== TEXT PROVIDED ==
[Start]

Sean McDowell: Well said. I think that's right. So let's dive into some of the issues in particular that you discuss here. You start off by addressing poverty by recognizing how rich we are in comparison to the world and in world history. Put in a perspective what that means for say your typical American or even somebody in the West today compared to world history.

David Platt: I mean the reality is that if we have clean water, sufficient food, clothes, education opportunities, transportation opportunities, shelter. So I mean even just thinking about basics, I think when we think about being rich, we always think in relative terms. Okay. So I'm not rich because that person's rich. So just to realize, I think we need to realize, when most people in the world picture rich, it's us. And not just in the world today, but in the history of the world. I mean there's just ... So I share just different quotes, just talk about, I mean by all standards we are some of the richest people that ever walked planet earth and the aim there is not to say, "Okay, we need to feel guilty for that." Or that and of itself is like wrong in some way. It's just realization. Wow, we have been given much grace. So what do we do with the self ... How do we see ourselves and right perspective and then live accordingly?

[End]

Saved entries:

[Start]

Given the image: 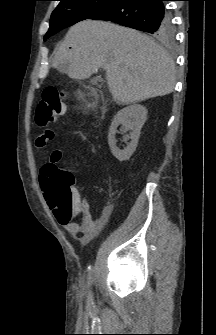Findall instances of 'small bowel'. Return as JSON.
<instances>
[{"label":"small bowel","instance_id":"small-bowel-1","mask_svg":"<svg viewBox=\"0 0 216 335\" xmlns=\"http://www.w3.org/2000/svg\"><path fill=\"white\" fill-rule=\"evenodd\" d=\"M73 135L77 137L81 142L87 144L91 152H95L94 147L89 142L88 138L78 130L73 131ZM55 137L53 132H48L46 135H41L37 137L35 143L38 148L45 147L46 144ZM61 160V152L54 151L46 164L41 168L39 175L40 188L43 191V194L46 200L49 203L50 208L53 210V213L56 217L58 223L69 233L74 235H80L81 242L87 244L105 225L106 219L102 216L97 219H93L89 204L85 196L78 190L73 191V197L75 200V205L72 213L66 219H63V207L58 206L52 197L50 196V187L48 186L50 180L53 177L52 169L57 167V164ZM49 166L48 171H44L45 166ZM81 217V223L75 220L76 217Z\"/></svg>","mask_w":216,"mask_h":335}]
</instances>
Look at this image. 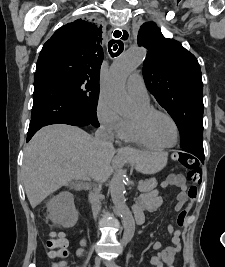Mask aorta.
Masks as SVG:
<instances>
[{"instance_id":"762f6f07","label":"aorta","mask_w":225,"mask_h":267,"mask_svg":"<svg viewBox=\"0 0 225 267\" xmlns=\"http://www.w3.org/2000/svg\"><path fill=\"white\" fill-rule=\"evenodd\" d=\"M145 56L146 50L143 47L130 48L116 58L111 65L103 95L107 102L120 113L131 107V101L125 89L127 77L143 63ZM110 193L115 209L124 224L122 242L127 243L134 235L135 226L125 201V173L123 171L114 174L110 184Z\"/></svg>"}]
</instances>
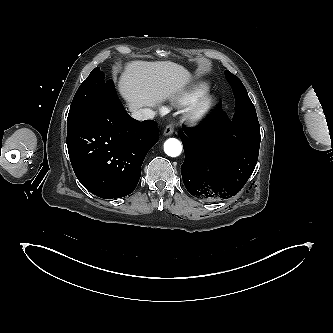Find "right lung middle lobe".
Returning <instances> with one entry per match:
<instances>
[{
	"label": "right lung middle lobe",
	"mask_w": 333,
	"mask_h": 333,
	"mask_svg": "<svg viewBox=\"0 0 333 333\" xmlns=\"http://www.w3.org/2000/svg\"><path fill=\"white\" fill-rule=\"evenodd\" d=\"M112 80H105L104 73L96 67L80 85L77 90L67 118V127H70L89 114L98 98L106 91Z\"/></svg>",
	"instance_id": "obj_1"
}]
</instances>
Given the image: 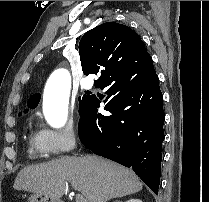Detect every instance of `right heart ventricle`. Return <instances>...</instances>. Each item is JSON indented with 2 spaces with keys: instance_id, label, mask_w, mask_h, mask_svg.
Instances as JSON below:
<instances>
[{
  "instance_id": "e07e8e85",
  "label": "right heart ventricle",
  "mask_w": 209,
  "mask_h": 202,
  "mask_svg": "<svg viewBox=\"0 0 209 202\" xmlns=\"http://www.w3.org/2000/svg\"><path fill=\"white\" fill-rule=\"evenodd\" d=\"M28 145V153L31 158L43 159L49 156L39 143L38 133L33 130L29 134Z\"/></svg>"
}]
</instances>
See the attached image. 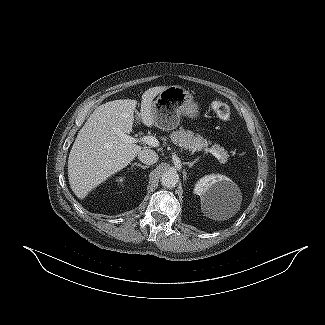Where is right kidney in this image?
Returning a JSON list of instances; mask_svg holds the SVG:
<instances>
[{
	"label": "right kidney",
	"mask_w": 325,
	"mask_h": 325,
	"mask_svg": "<svg viewBox=\"0 0 325 325\" xmlns=\"http://www.w3.org/2000/svg\"><path fill=\"white\" fill-rule=\"evenodd\" d=\"M124 181H125V177H118V178L116 179V182H117L118 184H123Z\"/></svg>",
	"instance_id": "obj_1"
}]
</instances>
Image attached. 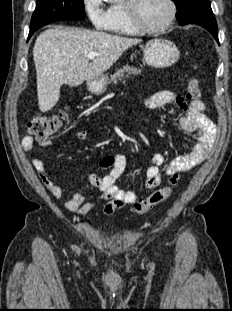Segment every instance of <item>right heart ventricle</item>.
Instances as JSON below:
<instances>
[{"label": "right heart ventricle", "instance_id": "obj_1", "mask_svg": "<svg viewBox=\"0 0 232 311\" xmlns=\"http://www.w3.org/2000/svg\"><path fill=\"white\" fill-rule=\"evenodd\" d=\"M110 22L107 30L118 35L133 36L138 32L130 24L124 3H113L109 7Z\"/></svg>", "mask_w": 232, "mask_h": 311}]
</instances>
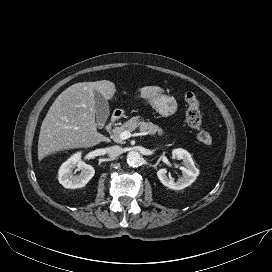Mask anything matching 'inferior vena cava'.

[End]

== EXERCISE OBJECTIVE ==
Print the interview passage on poverty and wealth word for word, in full.

== TASK RESPONSE ==
Sean McDowell: Well said. I think that's right. So let's dive into some of the issues in particular that you discuss here. You start off by addressing poverty by recognizing how rich we are in comparison to the world and in world history. Put in a perspective what that means for say your typical American or even somebody in the West today compared to world history.

David Platt: I mean the reality is that if we have clean water, sufficient food, clothes, education opportunities, transportation opportunities, shelter. So I mean even just thinking about basics, I think when we think about being rich, we always think in relative terms. Okay. So I'm not rich because that person's rich. So just to realize, I think we need to realize, when most people in the world picture rich, it's us. And not just in the world today, but in the history of the world. I mean there's just ... So I share just different quotes, just talk about, I mean by all standards we are some of the richest people that ever walked planet earth and the aim there is not to say, "Okay, we need to feel guilty for that." Or that and of itself is like wrong in some way. It's just realization. Wow, we have been given much grace. So what do we do with the self ... How do we see ourselves and right perspective and then live accordingly?